- _Task brief_
Quote the records exactly, starting at the first line and stopping after the line with "right back paw: (80, 254)"; skip the pictures.

- _Recorded data_

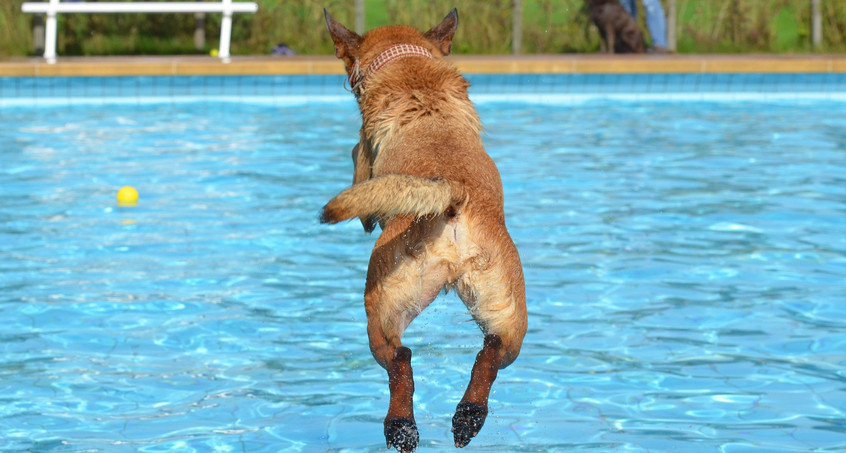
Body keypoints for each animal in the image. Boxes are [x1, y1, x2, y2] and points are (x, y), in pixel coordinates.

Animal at [320, 7, 528, 452]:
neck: (409, 65)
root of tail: (452, 192)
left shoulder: (362, 158)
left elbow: (357, 163)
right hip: (506, 312)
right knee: (491, 352)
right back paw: (468, 417)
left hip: (381, 308)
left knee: (400, 360)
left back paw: (401, 427)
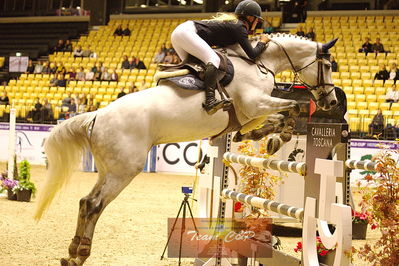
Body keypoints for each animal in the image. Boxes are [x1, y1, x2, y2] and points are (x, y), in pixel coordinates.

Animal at [34, 33, 340, 266]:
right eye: (327, 65)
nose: (332, 102)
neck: (259, 64)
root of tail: (96, 115)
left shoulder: (252, 113)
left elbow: (266, 122)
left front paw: (264, 136)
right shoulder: (256, 104)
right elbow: (294, 107)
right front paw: (281, 135)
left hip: (108, 169)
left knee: (85, 202)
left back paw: (71, 253)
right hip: (124, 170)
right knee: (95, 205)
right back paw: (80, 254)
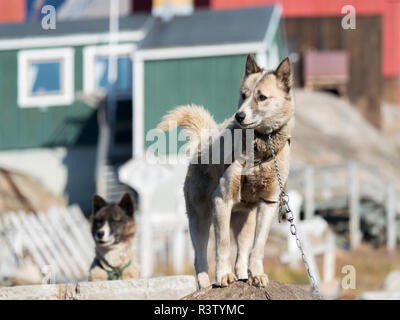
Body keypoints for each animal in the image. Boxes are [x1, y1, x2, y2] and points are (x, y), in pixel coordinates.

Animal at [159, 54, 294, 288]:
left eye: (261, 97)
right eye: (244, 95)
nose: (239, 116)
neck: (260, 146)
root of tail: (204, 140)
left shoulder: (269, 204)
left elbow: (258, 247)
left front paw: (257, 274)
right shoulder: (222, 200)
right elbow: (222, 244)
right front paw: (223, 275)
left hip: (245, 222)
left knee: (242, 253)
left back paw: (243, 275)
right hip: (200, 219)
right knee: (200, 258)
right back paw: (205, 285)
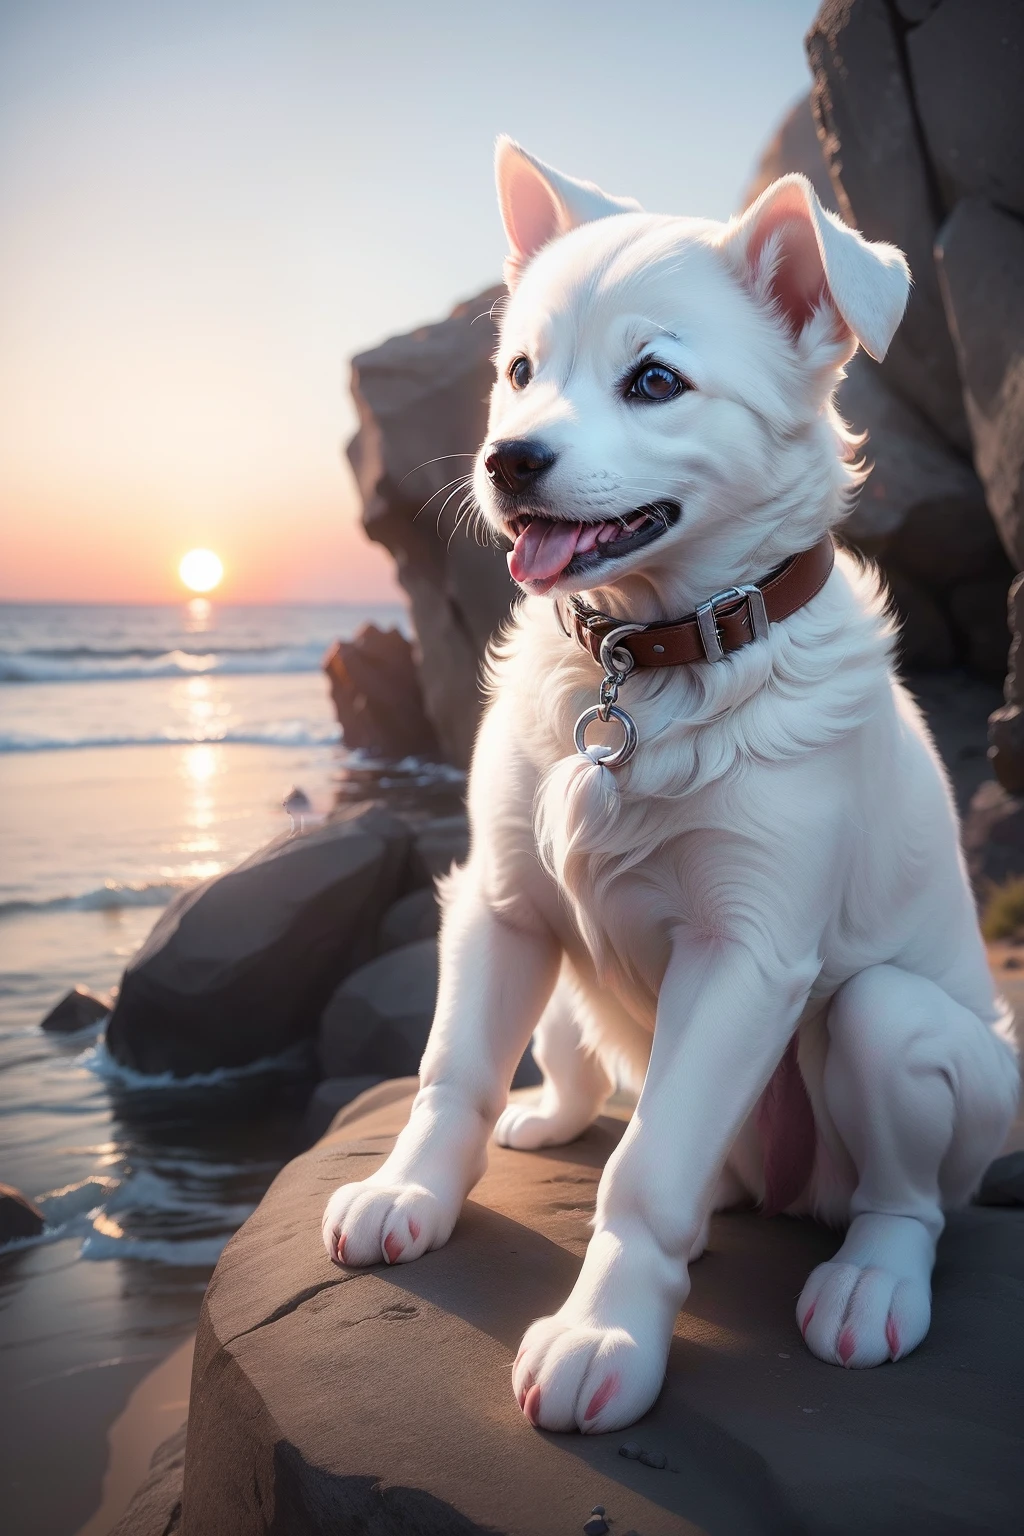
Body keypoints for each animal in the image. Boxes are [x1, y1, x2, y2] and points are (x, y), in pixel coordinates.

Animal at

- _Reply_
Body keypoints for each animal in the image. Boxes are [x1, y1, x2, y2] and points are (x, y), in pixel coordinates.

Animal at [320, 7, 528, 452]:
neck: (409, 65)
root of tail: (452, 192)
left shoulder: (362, 158)
left elbow: (357, 163)
right hip: (506, 312)
right knee: (491, 352)
right back paw: (468, 417)
left hip: (381, 308)
left knee: (400, 360)
left back paw: (401, 427)
Body keypoints for each animal in the image. Boxes are [x1, y1, x2, y2] and points are (x, y), in pixel coordinates.

Animal at [34, 33, 340, 266]:
right eye: (327, 65)
nose: (332, 102)
neck: (259, 64)
root of tail: (96, 115)
left shoulder: (252, 113)
left elbow: (266, 122)
left front paw: (264, 136)
right shoulder: (256, 104)
right elbow: (294, 107)
right front paw: (281, 135)
left hip: (108, 169)
left knee: (85, 202)
left back paw: (71, 253)
right hip: (124, 170)
right knee: (95, 205)
right back paw: (80, 254)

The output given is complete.